[Data provided]:
----------

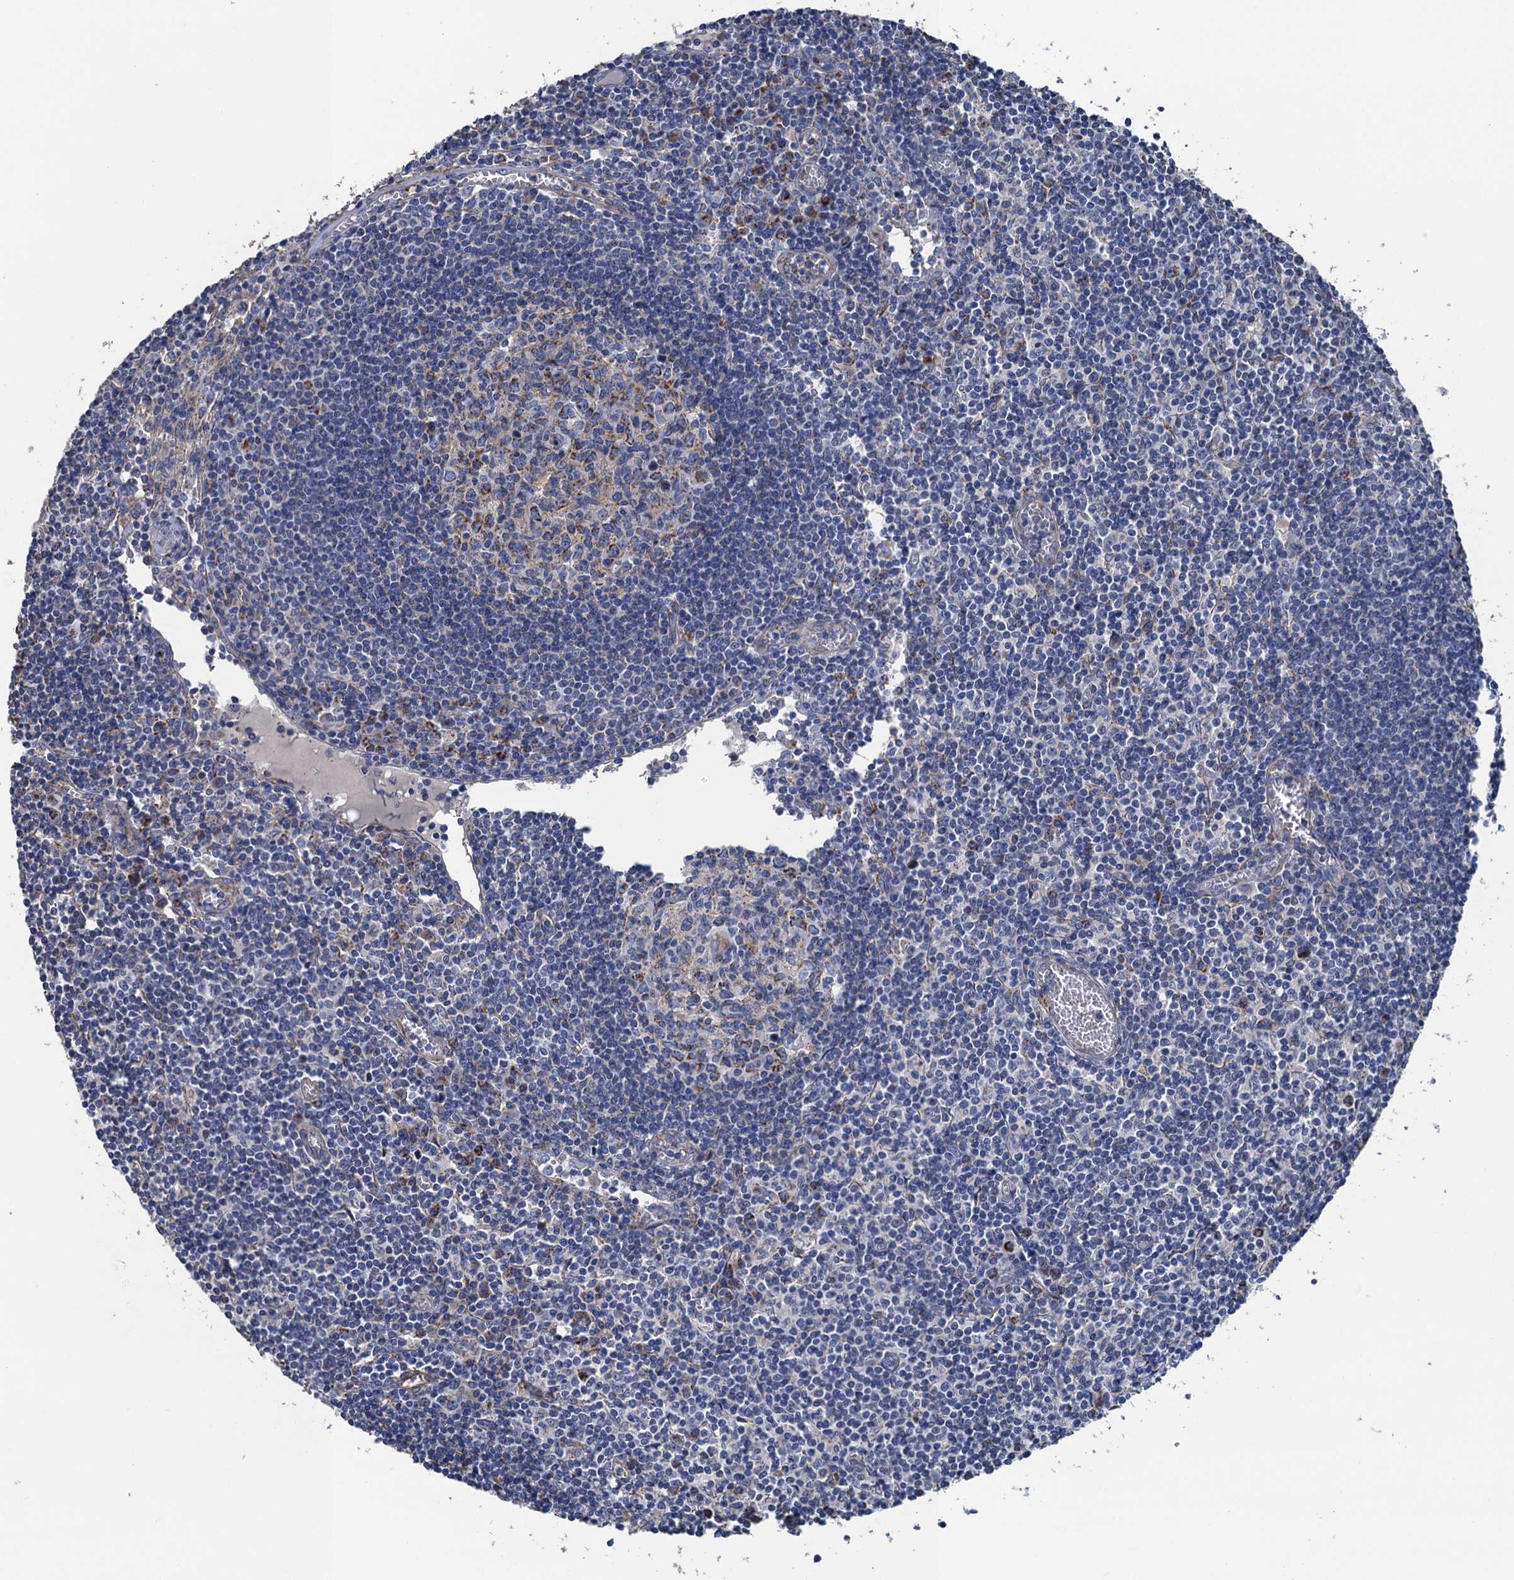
{"staining": {"intensity": "moderate", "quantity": "<25%", "location": "cytoplasmic/membranous"}, "tissue": "lymph node", "cell_type": "Germinal center cells", "image_type": "normal", "snomed": [{"axis": "morphology", "description": "Normal tissue, NOS"}, {"axis": "topography", "description": "Lymph node"}], "caption": "Protein staining exhibits moderate cytoplasmic/membranous expression in about <25% of germinal center cells in benign lymph node.", "gene": "ENSG00000260643", "patient": {"sex": "female", "age": 55}}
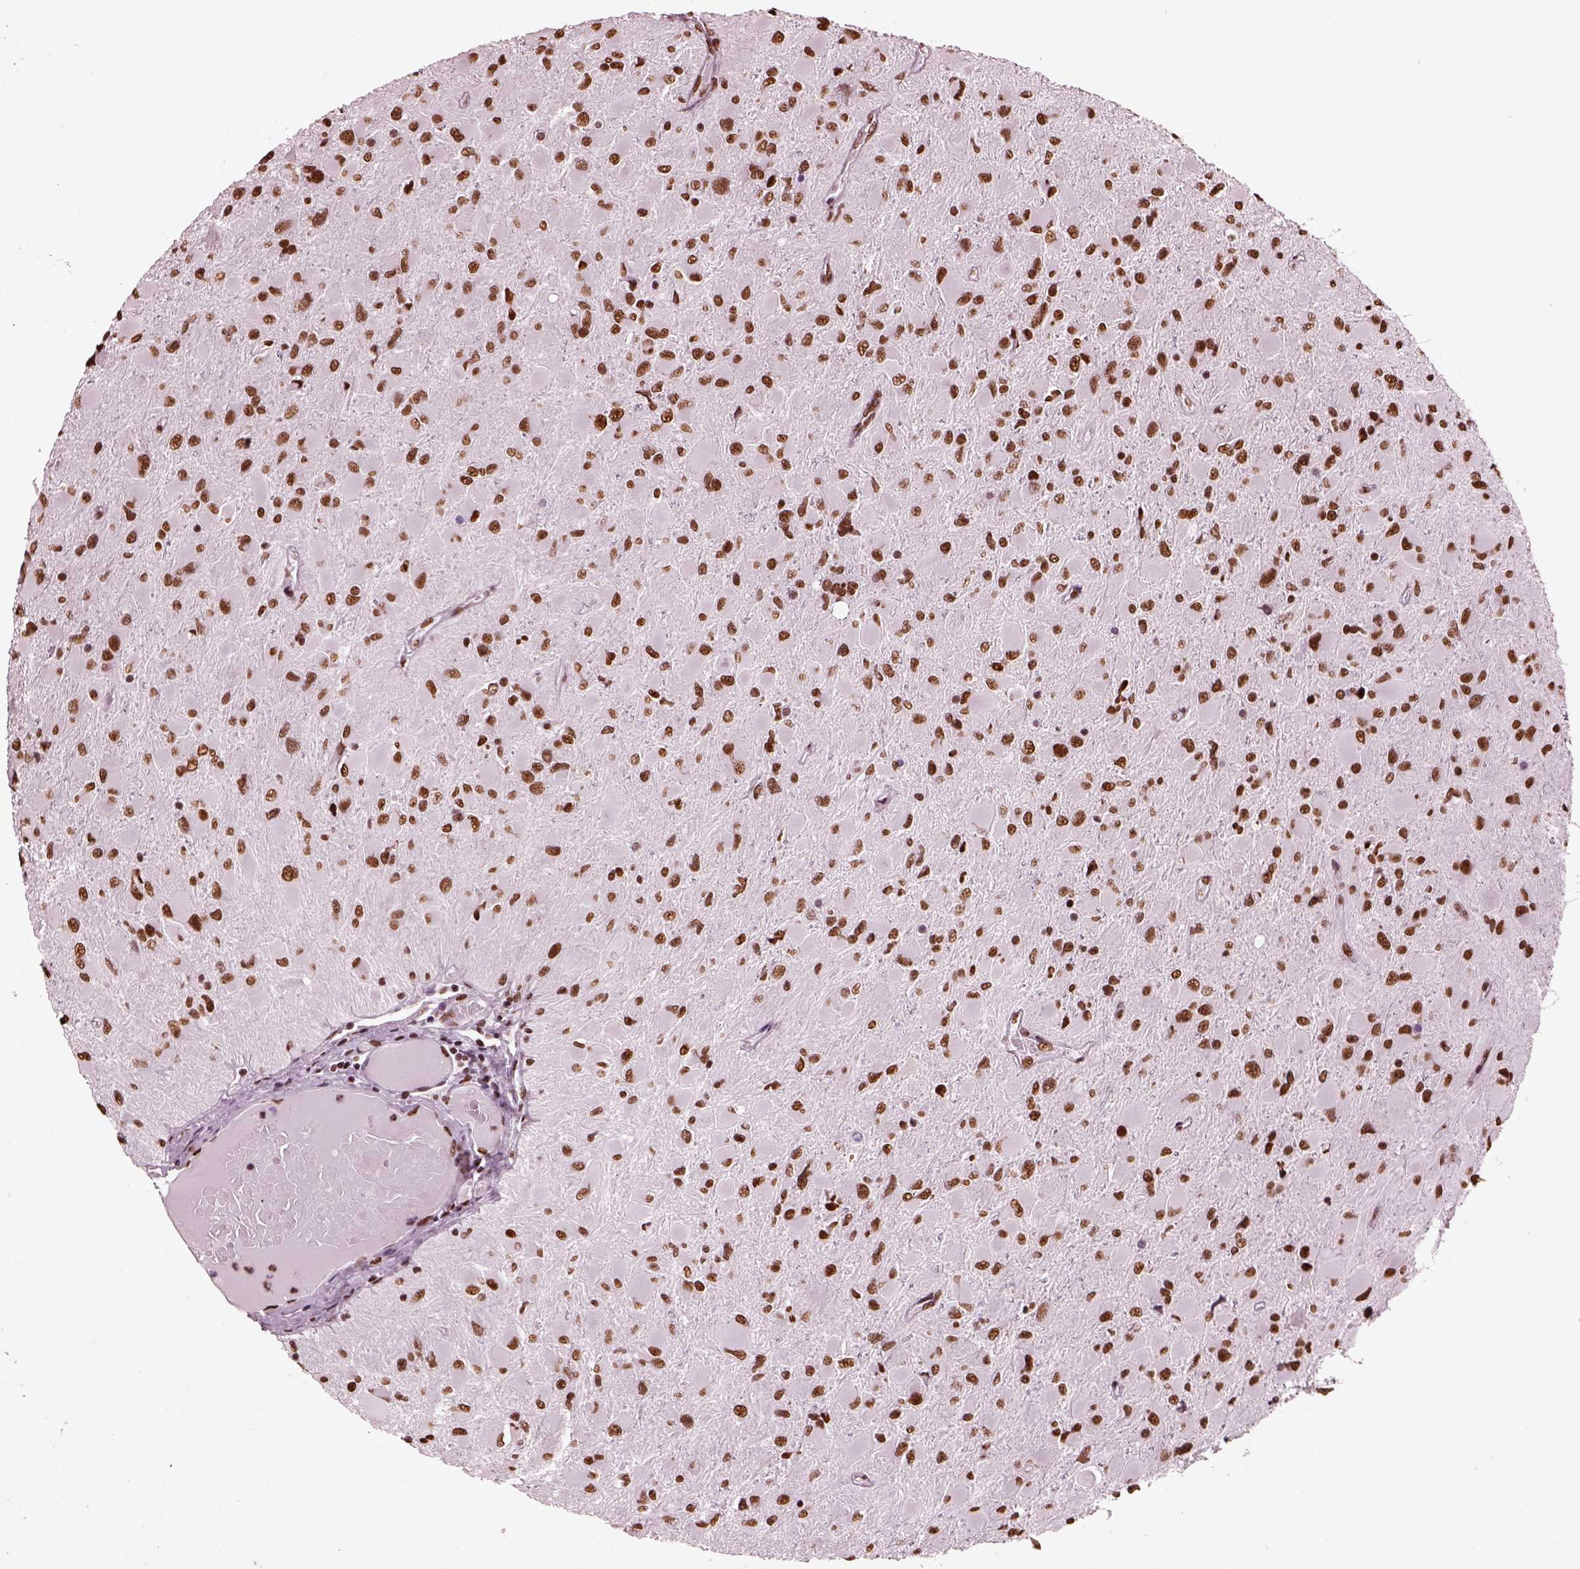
{"staining": {"intensity": "strong", "quantity": ">75%", "location": "nuclear"}, "tissue": "glioma", "cell_type": "Tumor cells", "image_type": "cancer", "snomed": [{"axis": "morphology", "description": "Glioma, malignant, High grade"}, {"axis": "topography", "description": "Cerebral cortex"}], "caption": "A histopathology image of human malignant glioma (high-grade) stained for a protein shows strong nuclear brown staining in tumor cells.", "gene": "CBFA2T3", "patient": {"sex": "female", "age": 36}}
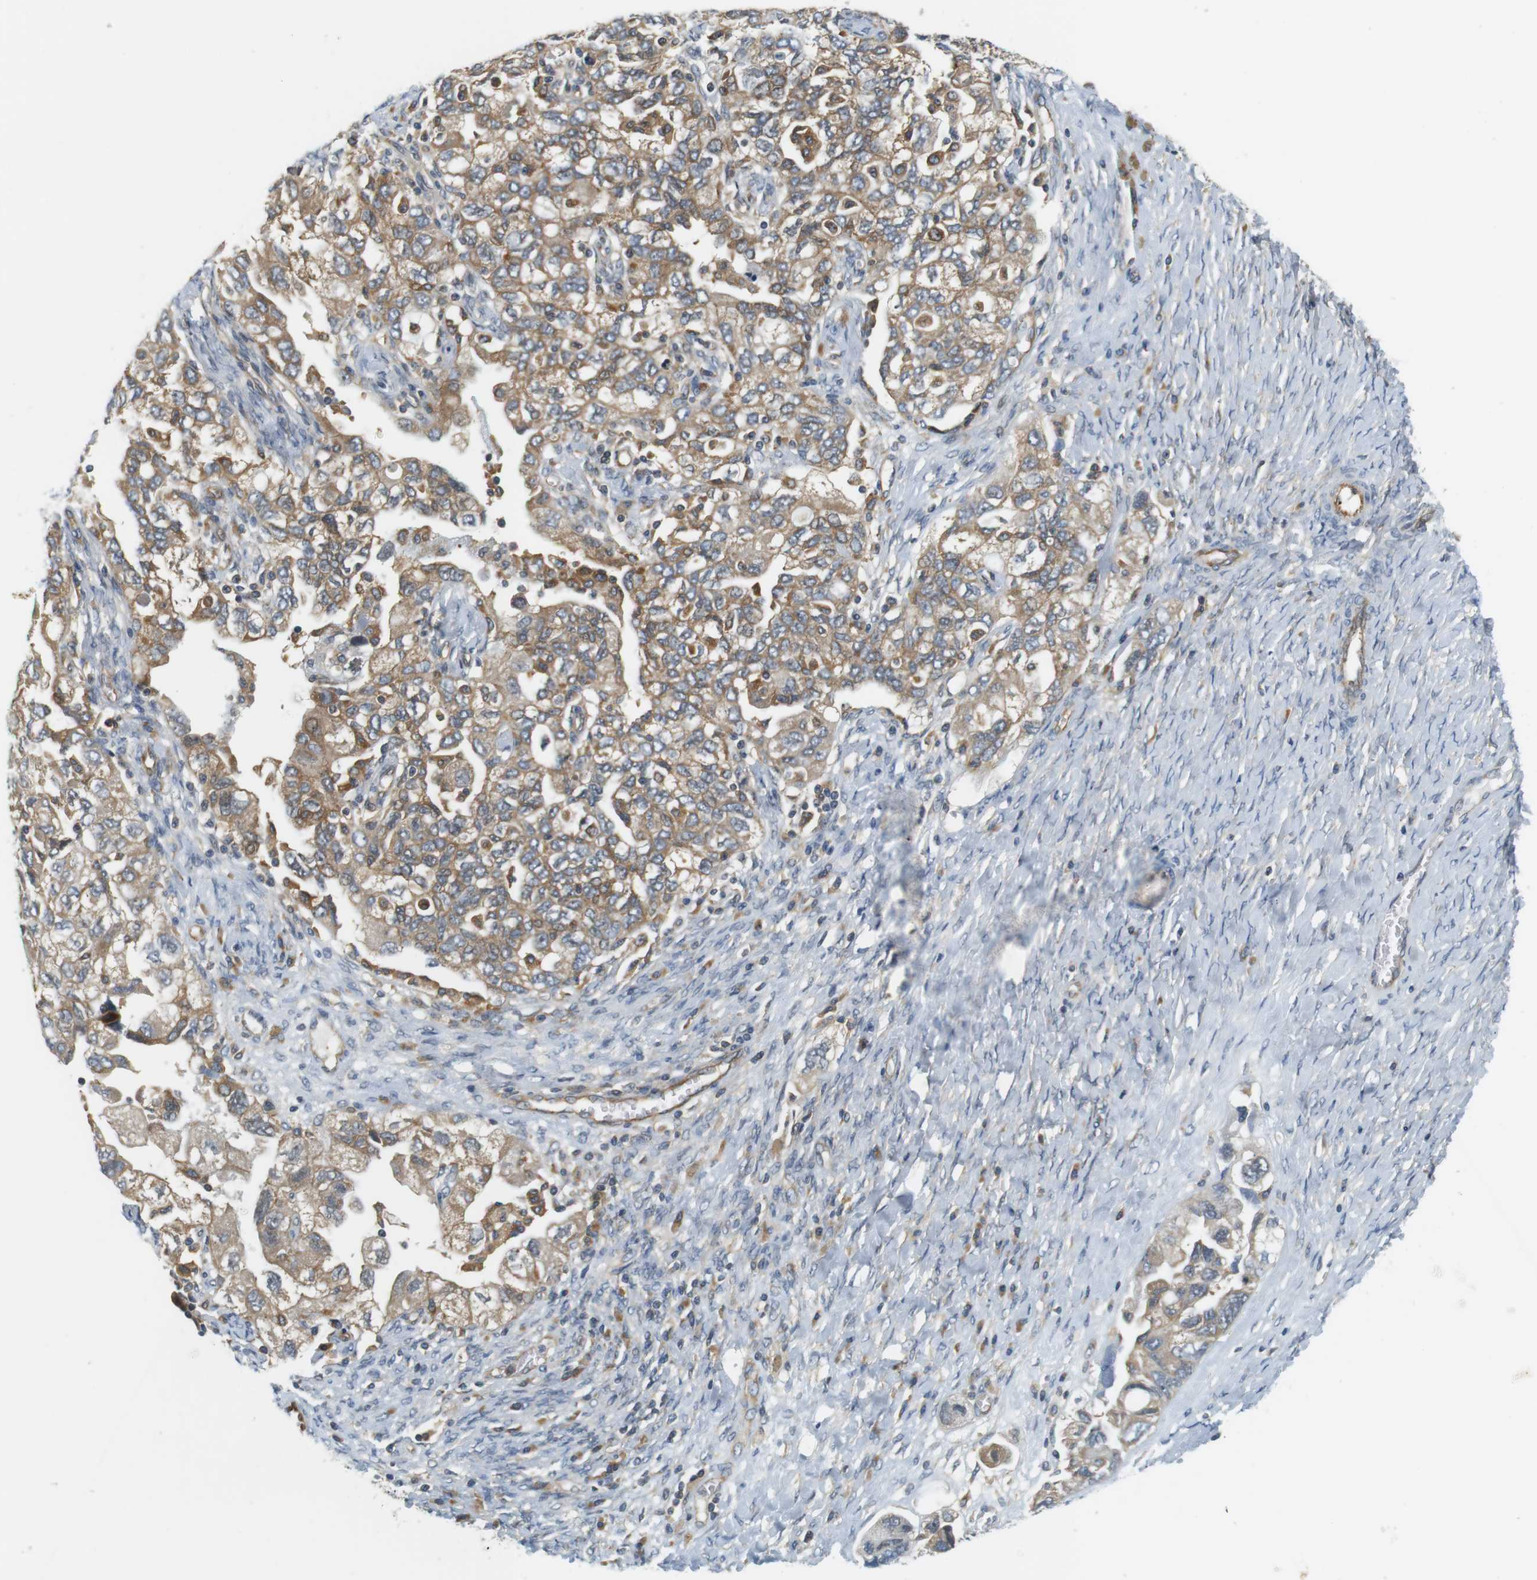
{"staining": {"intensity": "moderate", "quantity": ">75%", "location": "cytoplasmic/membranous"}, "tissue": "ovarian cancer", "cell_type": "Tumor cells", "image_type": "cancer", "snomed": [{"axis": "morphology", "description": "Carcinoma, NOS"}, {"axis": "morphology", "description": "Cystadenocarcinoma, serous, NOS"}, {"axis": "topography", "description": "Ovary"}], "caption": "Brown immunohistochemical staining in human ovarian cancer (carcinoma) demonstrates moderate cytoplasmic/membranous staining in about >75% of tumor cells.", "gene": "SH3GLB1", "patient": {"sex": "female", "age": 69}}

----------

[Brief]:
The exact lines from the beginning of the data through the one that contains "histopathology image of" must be given again, both ends included, and pictures must be left out.

[Output for this task]:
{"staining": {"intensity": "moderate", "quantity": "<25%", "location": "cytoplasmic/membranous"}, "tissue": "lymph node", "cell_type": "Germinal center cells", "image_type": "normal", "snomed": [{"axis": "morphology", "description": "Normal tissue, NOS"}, {"axis": "topography", "description": "Lymph node"}], "caption": "Protein staining exhibits moderate cytoplasmic/membranous expression in about <25% of germinal center cells in benign lymph node.", "gene": "ENSG00000260643", "patient": {"sex": "female", "age": 55}}
{"staining": {"intensity": "strong", "quantity": ">75%", "location": "nuclear"}, "tissue": "glioma", "cell_type": "Tumor cells", "image_type": "cancer", "snomed": [{"axis": "morphology", "description": "Glioma, malignant, High grade"}, {"axis": "topography", "description": "Cerebral cortex"}], "caption": "A histopathology image of human malignant glioma (high-grade) stained for a protein shows strong nuclear brown staining in tumor cells.", "gene": "CBFA2T3", "patient": {"sex": "female", "age": 36}}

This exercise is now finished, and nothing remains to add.